One of the most significant contemporary painters in Europe, Neo Rauch is the best known of the New Leipzig school artists. Arguably, he is responsible for the late twentieth century renaissance in German painting, a reluctant star whose works are held by leading museums and galleries across the globe.
Rauch’s work is immediately recognisable. His enigmatic compositions masterfully combine figurative imagery and surrealist abstraction, setting a peculiar cast of human characters, animals and hybrid beings in bizarre, dreamlike scenes. Scale is deliberately warped and non-perspectival, suggesting different times or planes of existence, while a typically muted palette lends a somber, contemplative air.
Born in Leipzig in 1960, Rauch grew up with his grandparents having lost his parents in a tragic train accident when he was just four weeks old. He studied at the city’s Academy of Fine Arts under Arno Rink, among others, and would later go on to teach at the same institution.
At a time when painting was considered to be dead in the West, figurative creations were the norm in Leipzig; Max Beckmann, Otto Dix and Salvador Dalí all influenced Rauch’s artistic development. Traces of Socialist Realism, demure colours and post-industrial landscapes give Rauch’s creations a Cold War feel; for the New York art scene at the turn of this century, he was “the painter who came in from the cold.” Yet his fairytale-like imagery has a timeless quality, a psychological depth which defies simplistic labelling.

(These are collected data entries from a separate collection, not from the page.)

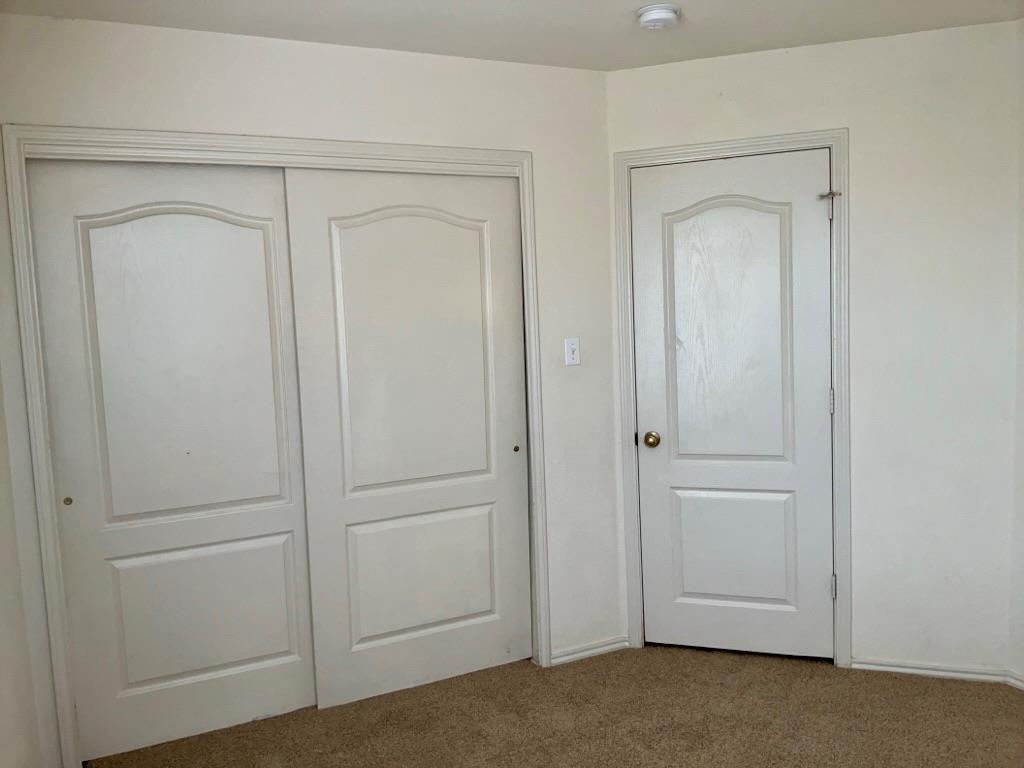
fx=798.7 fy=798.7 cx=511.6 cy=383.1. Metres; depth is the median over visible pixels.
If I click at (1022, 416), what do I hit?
right wall
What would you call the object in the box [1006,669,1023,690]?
baseboard
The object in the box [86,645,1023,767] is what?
carpet floor
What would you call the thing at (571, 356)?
light switch
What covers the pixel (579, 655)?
baseboard
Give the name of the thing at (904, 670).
baseboard
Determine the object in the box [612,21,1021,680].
right wall
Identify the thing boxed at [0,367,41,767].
left wall
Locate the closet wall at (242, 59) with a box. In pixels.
[0,10,618,767]
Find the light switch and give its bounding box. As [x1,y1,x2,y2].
[564,337,580,365]
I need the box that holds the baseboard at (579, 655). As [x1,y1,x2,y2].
[547,635,627,665]
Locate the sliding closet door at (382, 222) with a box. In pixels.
[281,168,530,709]
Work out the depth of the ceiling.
2.69 m
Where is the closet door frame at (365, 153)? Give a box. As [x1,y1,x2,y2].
[2,124,544,765]
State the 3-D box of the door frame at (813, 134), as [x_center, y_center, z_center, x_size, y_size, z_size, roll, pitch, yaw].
[0.881,0.090,3.259,0.898,2.122,0.022,-1,5,18]
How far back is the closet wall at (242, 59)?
2.97 m
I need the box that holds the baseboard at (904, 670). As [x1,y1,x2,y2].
[847,657,1013,683]
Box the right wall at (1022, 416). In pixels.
[1007,18,1023,685]
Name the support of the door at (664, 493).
in the door frame at (813, 134)
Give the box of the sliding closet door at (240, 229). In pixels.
[28,154,317,763]
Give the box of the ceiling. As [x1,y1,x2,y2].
[0,0,1023,71]
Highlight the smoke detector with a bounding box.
[636,3,681,30]
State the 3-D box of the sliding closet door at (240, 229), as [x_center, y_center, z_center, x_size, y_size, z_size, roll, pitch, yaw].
[-1.134,0.248,2.815,0.841,2.029,0.036,-5,6,-25]
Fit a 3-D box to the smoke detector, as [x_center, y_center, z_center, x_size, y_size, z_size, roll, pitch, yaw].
[0.486,-1.208,2.648,0.146,0.050,0.146,-5,6,-25]
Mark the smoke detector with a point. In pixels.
(658, 16)
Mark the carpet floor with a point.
(645, 667)
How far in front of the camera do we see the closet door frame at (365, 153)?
2.63 m
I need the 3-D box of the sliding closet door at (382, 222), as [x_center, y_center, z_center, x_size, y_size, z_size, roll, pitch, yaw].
[-0.354,0.193,3.131,0.917,2.023,0.035,-5,6,-25]
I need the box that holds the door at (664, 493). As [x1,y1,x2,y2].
[631,148,832,660]
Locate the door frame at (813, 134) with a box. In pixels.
[612,131,853,670]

Comics, popular culture and the unconscious also play a key role. And according to Nicola Graef — the filmmaker behind the 2016 feature documentary Neo Rauch — Gefährten und Begetter — the fact of being an orphan has shaped Rauch’s approach. “He has felt that void his entire life…Since he is such an extremely sensitive person, all of that emotion is laid bare. And you can see that in his pictures.” Rauch himself seems to agree: “When I paint, I don’t think, and instead I surrender myself completely to my feelings and to what the canvas demands of me.”

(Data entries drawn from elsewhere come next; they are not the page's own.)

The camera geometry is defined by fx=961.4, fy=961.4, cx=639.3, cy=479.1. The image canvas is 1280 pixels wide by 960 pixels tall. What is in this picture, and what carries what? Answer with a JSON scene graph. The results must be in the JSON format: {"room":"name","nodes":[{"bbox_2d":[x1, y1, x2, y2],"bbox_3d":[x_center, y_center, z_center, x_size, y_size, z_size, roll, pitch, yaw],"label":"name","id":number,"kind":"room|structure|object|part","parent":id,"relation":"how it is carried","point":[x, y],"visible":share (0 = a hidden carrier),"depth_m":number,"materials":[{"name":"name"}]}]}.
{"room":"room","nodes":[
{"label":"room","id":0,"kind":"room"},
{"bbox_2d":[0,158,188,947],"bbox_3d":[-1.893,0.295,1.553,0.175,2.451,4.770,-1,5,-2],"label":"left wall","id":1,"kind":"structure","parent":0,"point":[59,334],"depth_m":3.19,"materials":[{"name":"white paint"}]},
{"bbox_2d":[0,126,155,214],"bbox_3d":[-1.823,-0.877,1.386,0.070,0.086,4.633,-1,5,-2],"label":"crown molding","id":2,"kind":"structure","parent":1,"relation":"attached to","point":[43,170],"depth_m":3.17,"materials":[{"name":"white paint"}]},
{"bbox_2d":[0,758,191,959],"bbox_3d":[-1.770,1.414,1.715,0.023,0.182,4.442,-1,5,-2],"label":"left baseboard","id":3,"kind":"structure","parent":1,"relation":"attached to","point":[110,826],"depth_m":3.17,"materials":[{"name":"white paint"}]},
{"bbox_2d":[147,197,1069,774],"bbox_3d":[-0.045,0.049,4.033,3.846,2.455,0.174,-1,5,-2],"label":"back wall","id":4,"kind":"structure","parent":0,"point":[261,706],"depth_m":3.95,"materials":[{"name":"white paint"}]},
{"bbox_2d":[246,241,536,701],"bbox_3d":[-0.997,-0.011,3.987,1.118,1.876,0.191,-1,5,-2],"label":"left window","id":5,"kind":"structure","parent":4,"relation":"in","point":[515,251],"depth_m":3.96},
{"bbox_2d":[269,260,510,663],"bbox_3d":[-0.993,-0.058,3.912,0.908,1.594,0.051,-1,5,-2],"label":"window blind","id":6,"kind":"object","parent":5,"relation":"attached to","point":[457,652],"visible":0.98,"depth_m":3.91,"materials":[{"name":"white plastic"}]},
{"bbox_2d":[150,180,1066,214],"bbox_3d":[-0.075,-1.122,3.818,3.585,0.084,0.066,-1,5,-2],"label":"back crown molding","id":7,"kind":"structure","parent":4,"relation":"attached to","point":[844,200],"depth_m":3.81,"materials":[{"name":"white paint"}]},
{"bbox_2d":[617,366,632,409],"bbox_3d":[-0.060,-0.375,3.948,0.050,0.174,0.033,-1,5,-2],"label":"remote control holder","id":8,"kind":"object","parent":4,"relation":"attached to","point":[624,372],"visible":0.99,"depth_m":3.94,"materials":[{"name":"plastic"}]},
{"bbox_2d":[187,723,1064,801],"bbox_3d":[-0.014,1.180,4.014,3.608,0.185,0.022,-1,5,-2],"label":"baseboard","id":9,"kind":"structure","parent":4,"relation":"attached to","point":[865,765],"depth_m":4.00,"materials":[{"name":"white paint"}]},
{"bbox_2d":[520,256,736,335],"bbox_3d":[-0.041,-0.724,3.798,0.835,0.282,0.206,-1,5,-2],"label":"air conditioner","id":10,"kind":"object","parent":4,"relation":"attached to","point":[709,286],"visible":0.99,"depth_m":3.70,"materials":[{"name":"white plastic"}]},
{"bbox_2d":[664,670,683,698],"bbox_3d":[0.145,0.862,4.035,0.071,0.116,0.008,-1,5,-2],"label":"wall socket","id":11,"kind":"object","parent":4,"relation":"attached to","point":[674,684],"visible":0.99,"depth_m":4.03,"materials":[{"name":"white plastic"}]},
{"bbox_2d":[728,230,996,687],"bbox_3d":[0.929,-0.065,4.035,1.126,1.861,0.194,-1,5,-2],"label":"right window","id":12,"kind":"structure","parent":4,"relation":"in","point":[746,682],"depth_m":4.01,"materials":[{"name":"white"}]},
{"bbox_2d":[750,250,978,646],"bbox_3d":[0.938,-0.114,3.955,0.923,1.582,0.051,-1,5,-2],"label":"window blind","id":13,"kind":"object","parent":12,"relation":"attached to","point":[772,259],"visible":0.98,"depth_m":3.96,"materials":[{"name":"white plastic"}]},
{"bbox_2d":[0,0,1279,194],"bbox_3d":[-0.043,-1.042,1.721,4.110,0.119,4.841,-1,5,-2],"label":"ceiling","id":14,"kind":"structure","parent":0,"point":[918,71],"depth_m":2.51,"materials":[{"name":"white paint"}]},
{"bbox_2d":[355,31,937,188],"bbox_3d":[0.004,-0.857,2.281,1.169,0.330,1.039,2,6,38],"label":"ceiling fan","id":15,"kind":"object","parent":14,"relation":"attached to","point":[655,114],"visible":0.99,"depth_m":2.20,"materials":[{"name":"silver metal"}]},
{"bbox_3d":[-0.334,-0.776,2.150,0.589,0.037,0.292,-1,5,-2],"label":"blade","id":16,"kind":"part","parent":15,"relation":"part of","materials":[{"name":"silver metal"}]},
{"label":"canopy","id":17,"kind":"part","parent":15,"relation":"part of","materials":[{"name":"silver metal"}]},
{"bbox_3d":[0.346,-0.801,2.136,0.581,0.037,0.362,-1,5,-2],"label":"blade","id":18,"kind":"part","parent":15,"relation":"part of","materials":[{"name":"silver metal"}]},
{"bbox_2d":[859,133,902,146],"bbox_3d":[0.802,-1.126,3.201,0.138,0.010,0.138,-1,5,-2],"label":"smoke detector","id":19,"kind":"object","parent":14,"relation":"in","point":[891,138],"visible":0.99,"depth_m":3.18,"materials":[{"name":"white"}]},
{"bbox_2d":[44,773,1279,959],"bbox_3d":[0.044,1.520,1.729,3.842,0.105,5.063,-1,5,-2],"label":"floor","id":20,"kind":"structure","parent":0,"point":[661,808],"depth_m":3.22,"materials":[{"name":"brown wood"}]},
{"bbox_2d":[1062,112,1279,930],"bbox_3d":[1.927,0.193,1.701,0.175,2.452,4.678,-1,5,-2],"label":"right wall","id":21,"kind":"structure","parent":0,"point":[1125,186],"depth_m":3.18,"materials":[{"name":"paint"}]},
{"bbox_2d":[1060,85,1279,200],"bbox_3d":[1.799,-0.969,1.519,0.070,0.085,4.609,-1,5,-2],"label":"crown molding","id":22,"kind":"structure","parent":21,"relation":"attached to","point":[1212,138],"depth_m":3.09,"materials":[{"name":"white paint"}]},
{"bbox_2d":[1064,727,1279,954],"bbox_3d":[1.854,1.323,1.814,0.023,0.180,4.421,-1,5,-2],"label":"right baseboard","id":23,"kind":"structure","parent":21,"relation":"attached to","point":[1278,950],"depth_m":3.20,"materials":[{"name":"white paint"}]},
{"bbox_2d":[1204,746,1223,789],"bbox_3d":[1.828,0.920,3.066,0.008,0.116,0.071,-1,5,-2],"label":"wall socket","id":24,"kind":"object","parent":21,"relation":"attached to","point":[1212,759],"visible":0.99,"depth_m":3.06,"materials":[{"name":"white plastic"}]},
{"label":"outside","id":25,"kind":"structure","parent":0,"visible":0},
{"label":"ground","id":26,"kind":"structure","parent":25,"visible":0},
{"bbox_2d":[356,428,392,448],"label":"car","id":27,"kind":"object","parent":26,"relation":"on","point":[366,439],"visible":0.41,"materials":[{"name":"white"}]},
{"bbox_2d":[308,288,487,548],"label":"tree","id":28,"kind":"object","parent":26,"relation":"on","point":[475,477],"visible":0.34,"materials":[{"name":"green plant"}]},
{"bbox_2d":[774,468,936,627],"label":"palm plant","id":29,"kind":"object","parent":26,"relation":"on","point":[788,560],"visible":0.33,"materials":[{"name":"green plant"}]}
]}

Rauch’s first major museum survey was co-hosted by the Museum der Bildenden Künste Leipzig and the Pinakothek der Moderne, Munich in 2010, and he has held solo presentations in leading institutions worldwide, such as The Metropolitan Museum of Art, New York; Albertina, Vienna; Musée d’art contemporain de Montréal and BOZAR – Centre for Fine Arts, Brussels.
Museum collections which hold works by the artist include Gemeentemuseum, The Hague; Hamburger Bahnhof – Museum für Gegenwart, Berlin; Museum der Bildenden Künste Leipzig; The Museum of Modern Art, New York; Pinakothek der Moderne, Munich; Solomon R. Guggenheim Museum, New York; and the Stedelijk Museum, Amsterdam.